← Back to all projects

DUM-E: Vision-Guided Robotic Fencing System for Human-Robot Interaction

Timeline: 2024 – 2025 Role: Perception Lead Team: 4 Members Focus: Vision-based pose estimation and reactive motion planning

Franka Emika Panda RGB-D Perception HSV Segmentation ROS Finite State Machine Human-Robot Interaction

Project report → YouTube → GitHub →

Research Objective

The DUM-E system (Dynamic Utility Manipulator – Experimental) aims to enable interactive fencing between a human and a robot by combining real-time vision tracking with reactive motion generation. Using an external Intel RealSense RGB-D camera and a Franka Emika Panda arm, the robot detects a human opponent’s baton through color-based segmentation and generates counter-trajectories using a finite state machine and mirroring strategy.
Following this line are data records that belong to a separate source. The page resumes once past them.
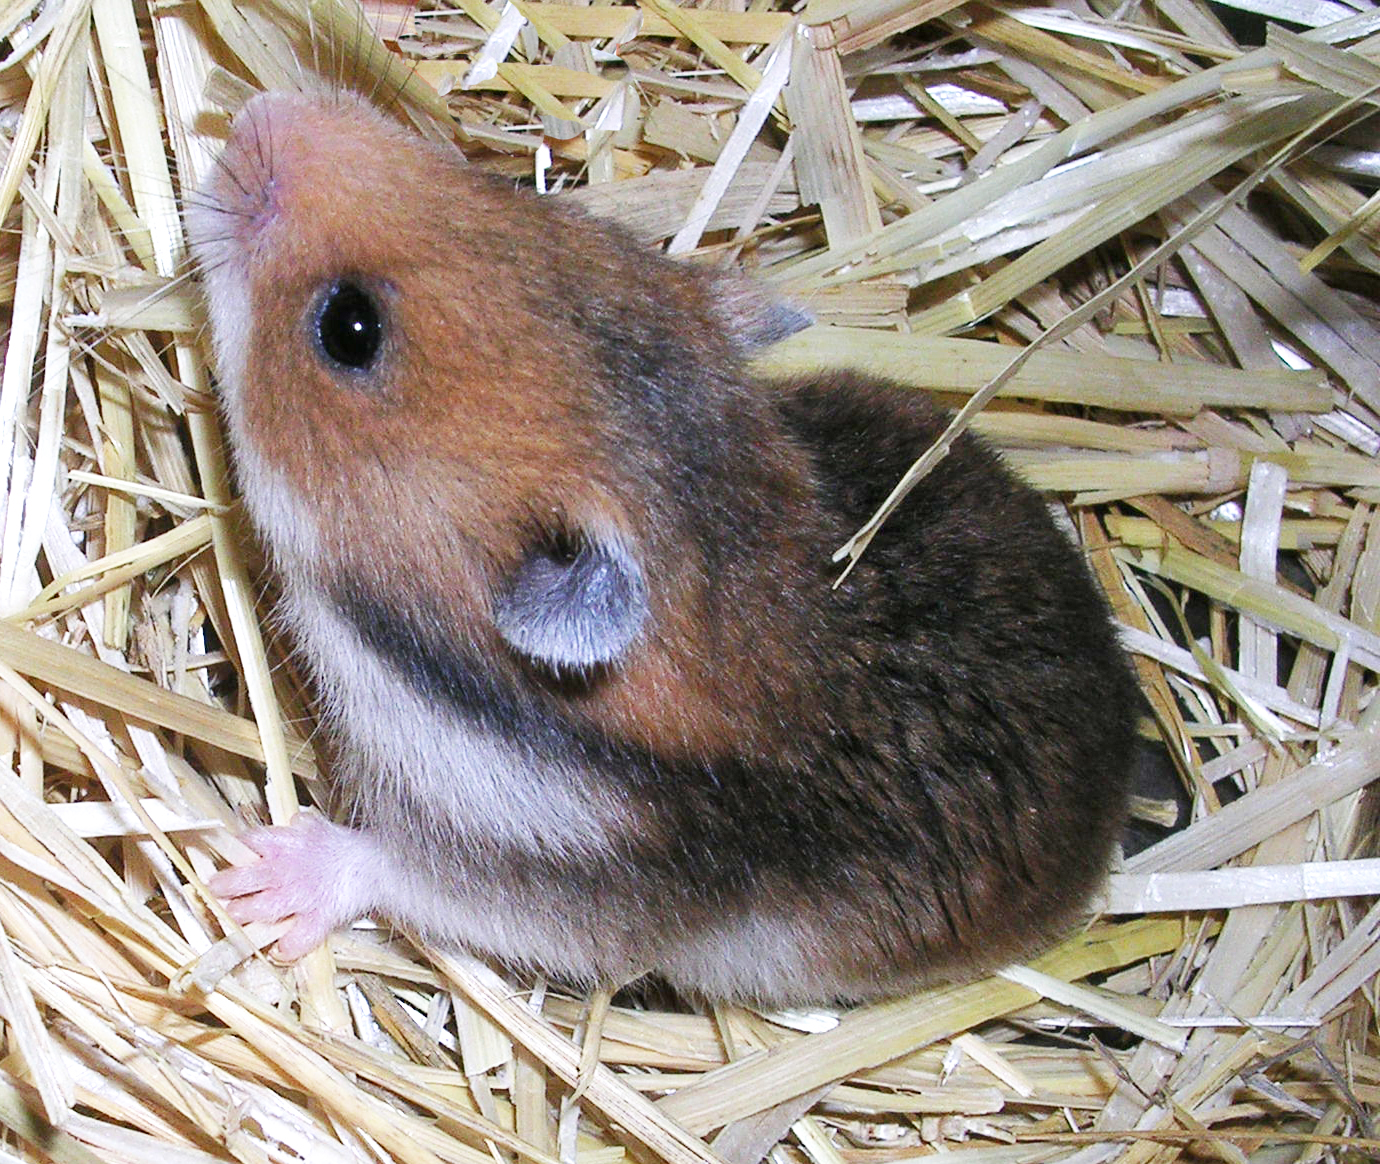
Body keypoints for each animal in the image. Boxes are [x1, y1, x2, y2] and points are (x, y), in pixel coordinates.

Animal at [191, 91, 1142, 1005]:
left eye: (349, 328)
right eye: (523, 195)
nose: (254, 112)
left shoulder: (563, 888)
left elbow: (395, 867)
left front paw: (256, 878)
The objective is to demonstrate fast, safe, and intelligent human-robot interaction under dynamic motion, bridging perception and control in adversarial tasks.

Key Features Achieved

Implemented real-time 3D pose estimation of a human-held baton using HSV color segmentation and depth fusion from an Intel RealSense D435i camera.
Developed an extrinsic calibration pipeline to transform detected poses from camera frame to robot base frame with sub-centimeter accuracy.
Designed a finite state machine (FSM) for passive–active state transitions, triggering defense actions when the baton breaches a virtual defense plane.
Built a reactive trajectory planner that mirrors the opponent’s baton motion across the camera plane, achieving smooth and natural defensive movements.
Integrated quaternion-based orientation control via FrankaPy for end-effector stability and consistent blocking posture.
Achieved a minimum viable product capable of low-latency visual tracking, smooth imitation, and responsive defense in human–robot fencing scenarios.

Challenges & Learnings

Perception noise: HSV segmentation exhibited sensitivity to lighting and occlusion, causing centroid jitter of ±1.1 cm (x–y) and ±1.7 cm (z).
Latency optimization: The 165 ms response latency highlighted trade-offs between perception refresh rate and motion planning overhead.
Safety vs. workspace limits: Virtual wall constraints ensured safe interaction but restricted arm reach during aggressive attacks.
Hardware adaptation: Switched from Kinect to RealSense due to compatibility issues, requiring rapid recalibration of the visual pipeline.
Key learning: Maintaining real-time responsiveness in perception-driven systems requires balancing sensor stability, control frequency, and motion smoothness.

Quantitative Results

Pose estimation stability: ±1.1 cm (x–y), ±1.7 cm (z) centroid variance across 15 static trials.
System response latency: 165 ms end-to-end (camera to trajectory trigger).
Defensive success rate: ~80% interception success across 10 engagement trials.
Motion smoothness: Minimal overshoot with < 2 cm steady-state positional error during mirrored trajectories.
User perception: Qualitative feedback indicated fluid and intuitive interaction, especially during continuous mirroring phases.